After opening sets by bassist Malcolm-Jamal Warner's Miles Long ensemble, pianist Taylor Eigsti's Quartet and the jaunty rhythms of Nathan & the Zydeco Cha Chas, saxophonist Red Holloway, celebrating his 80th birthday and joined for part of his set by singer Kevin Mahogany, paid tribute to the mainstream jazz of the '50s and '60s, affirming the life-enhancing qualities of jazz as a profession.

The day's musical universe then expanded dramatically. Bassist Marcus Miller's startling excursion through John Lennon's "Come Together," for example, captured the quirkiness of the original with driving, jazz-based rhythmic emphasis.

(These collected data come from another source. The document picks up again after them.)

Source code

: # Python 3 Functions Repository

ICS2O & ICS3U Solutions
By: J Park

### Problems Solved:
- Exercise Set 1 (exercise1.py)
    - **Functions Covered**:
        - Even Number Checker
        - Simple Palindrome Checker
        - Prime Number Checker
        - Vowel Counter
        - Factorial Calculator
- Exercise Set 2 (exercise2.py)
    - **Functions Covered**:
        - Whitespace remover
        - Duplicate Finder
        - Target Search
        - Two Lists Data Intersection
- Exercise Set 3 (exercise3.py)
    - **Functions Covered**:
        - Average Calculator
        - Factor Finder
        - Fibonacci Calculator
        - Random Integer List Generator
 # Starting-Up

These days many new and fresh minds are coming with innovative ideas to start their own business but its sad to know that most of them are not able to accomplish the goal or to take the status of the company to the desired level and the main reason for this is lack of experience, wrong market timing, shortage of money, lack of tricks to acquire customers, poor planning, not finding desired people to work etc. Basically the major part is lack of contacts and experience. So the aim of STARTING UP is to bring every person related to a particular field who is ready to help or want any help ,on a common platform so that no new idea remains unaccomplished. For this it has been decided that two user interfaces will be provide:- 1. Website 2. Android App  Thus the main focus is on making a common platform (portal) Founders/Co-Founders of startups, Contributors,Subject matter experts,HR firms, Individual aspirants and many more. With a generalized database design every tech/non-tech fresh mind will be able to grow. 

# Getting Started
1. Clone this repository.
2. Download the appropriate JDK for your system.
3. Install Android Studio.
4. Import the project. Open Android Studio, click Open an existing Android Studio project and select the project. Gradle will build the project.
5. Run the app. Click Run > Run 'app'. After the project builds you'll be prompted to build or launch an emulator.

Cameroonian bassist Richard Bona combined traditional African melodic phrases with his sweet-toned vocals and crisp instrumental lines. His band — a virtual U.N. ensemble — played with an improvisational diversity testifying to the many creative currents flowing into jazz from various parts of the world.

Trumpeter Terence Blanchard's solid quintet — featuring the inventive saxophone work of Brice Winston — stretched into other adventurous areas. Successfully testing an afternoon crowd's receptivity to music that reached beyond theme and variations, Blanchard performed segments from his "Requiem for Katrina," based on themes inspired by, and from, his score for Spike Lee's film "When the Levees Broke."

The festival's two remaining highlights reached from the Afro Cuban swing of Arturo Sandoval's Mambo Mania Big Band to Etta James and her Roots Band. Despite their differences, both impressed with their combination of musical authenticity and subtle connections to jazz. Sandoval's virtuosity — on trumpet, piano and timbales — was applied to a revival of mambo rhythms that brought the crowd into the aisles. James, looking svelte, sang with the passion — as well as the sardonic wit — that has characterized her work for half a century. Her performance was a vivid reminder of the essential, ever-continuing connection between jazz and the blues.

The day was further enhanced by the smooth jazz of Norman Brown's Summer Storm and the amiable vocalizing of singer Dianne Reeves.